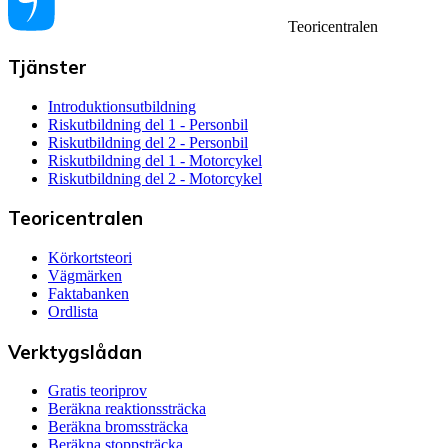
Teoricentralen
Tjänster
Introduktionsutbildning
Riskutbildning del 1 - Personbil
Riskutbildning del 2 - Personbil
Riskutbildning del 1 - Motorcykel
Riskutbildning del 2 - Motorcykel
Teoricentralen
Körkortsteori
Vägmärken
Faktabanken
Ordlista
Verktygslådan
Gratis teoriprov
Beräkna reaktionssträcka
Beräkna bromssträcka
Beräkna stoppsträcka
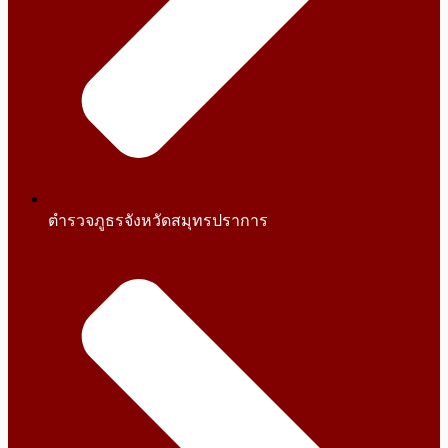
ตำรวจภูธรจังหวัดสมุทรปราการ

■ ■ ■ ■ ■ ■ ■

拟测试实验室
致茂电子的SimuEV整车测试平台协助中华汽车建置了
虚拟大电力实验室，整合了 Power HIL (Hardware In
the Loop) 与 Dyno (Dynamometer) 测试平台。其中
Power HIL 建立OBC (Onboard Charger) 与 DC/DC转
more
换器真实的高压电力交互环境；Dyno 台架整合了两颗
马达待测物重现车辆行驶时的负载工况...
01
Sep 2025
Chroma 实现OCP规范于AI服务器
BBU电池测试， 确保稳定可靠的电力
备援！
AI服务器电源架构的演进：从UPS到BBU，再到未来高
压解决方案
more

■ ■ ■ ■ ■ ■ ■

[ÉNONCÉ DE TÂCHE]: Identifiez chaque ligne des données ci-dessus qui contient la chaîne « Motorcykel », puis recopiez-la intégralement.

[ZONE DE RÉPONSE]:
Riskutbildning del 1 - Motorcykel
Riskutbildning del 2 - Motorcykel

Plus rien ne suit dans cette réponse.